Off to Panama Monday night via Houston for the GMP Securities conference for select Latin America companies. I will be meeting with Gran Colombia Gold, Endeavour Silver, Grupo de Bullet, Continental Gold, maybe Pershimco ... one or two others. Afterwards, off to Medellin and then Segovia to see Gran Colombia's (GCM) operations in upper Antioquia. As already stated here, I do not own GCM shares. A buying opportunity might occur on Monday or Tuesday, in the wake of a third quarter earnings report from the Colombia gold and silver producer. Webcast here is scheduled for Monday.

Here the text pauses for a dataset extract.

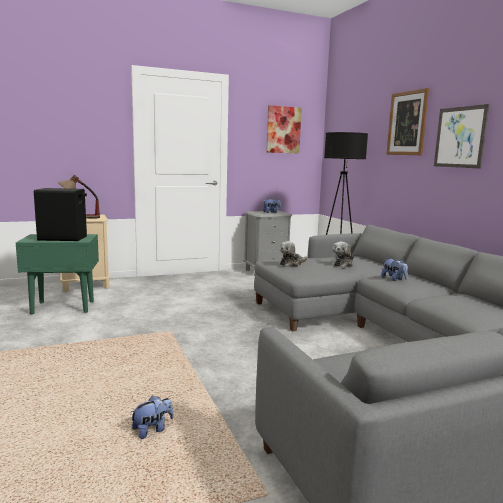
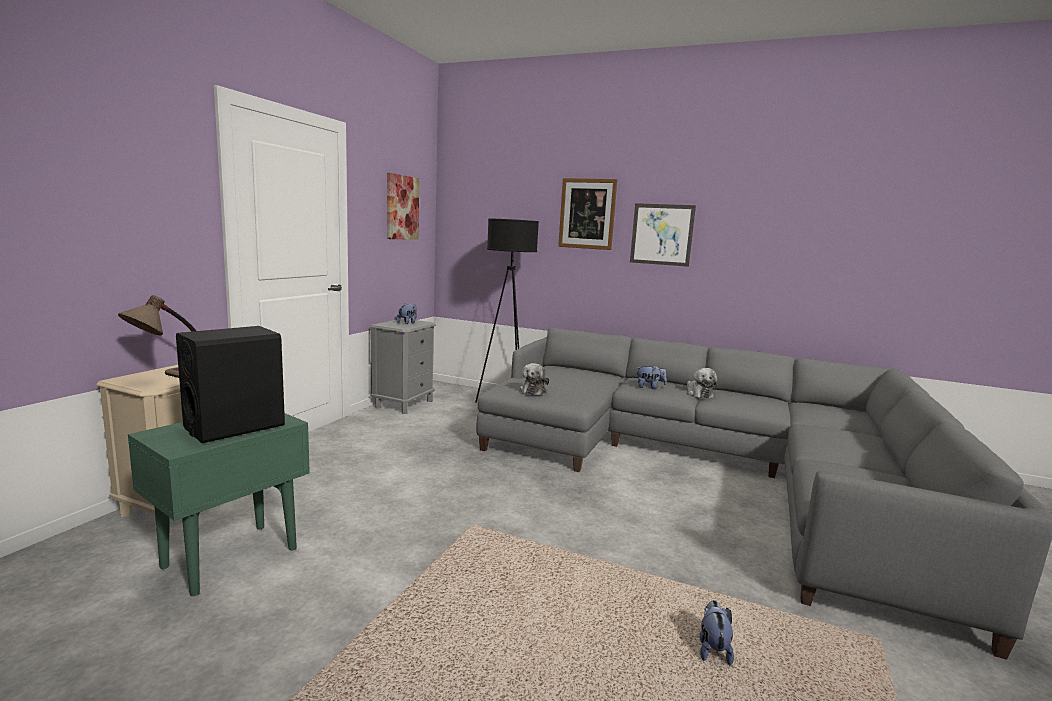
camera: 45 degrees left, 0 degrees up
(343, 264) = (576, 379): plush toy -> plush toy (698, 393)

Those interested can view Daniela Cambone's Kitco News interview of Gran Colombia Gold's CEO, Maria Consuelo Arajaujo. It is concise. See video. I am tracking the community relations, toll mining, hospital building and other social spending initiatives at GCM's El Marmato and Segovia projects. I will be the first, after five years of Colombia visits (2o and counting now), to tell you exactly what is going down in these gold and silver producing regions of what once was Latin America's largest precious metals producer.

But not until I get my next box lunch.

Later.

Your friendly neighbourhood,

Thom Calandra

 

Thom Calandra is a researcher, writer and investor. TCR is published twice weekly, sometimes more. His portfolio is listed by ticker under tcalandra at Stockhouse.com. He has no affiliation with Stockhouse. Thom also is a consultant to Torrey Hills Capital, a California investor relations firm. He is not an investment adviser. Nor is he a member of Mensa International.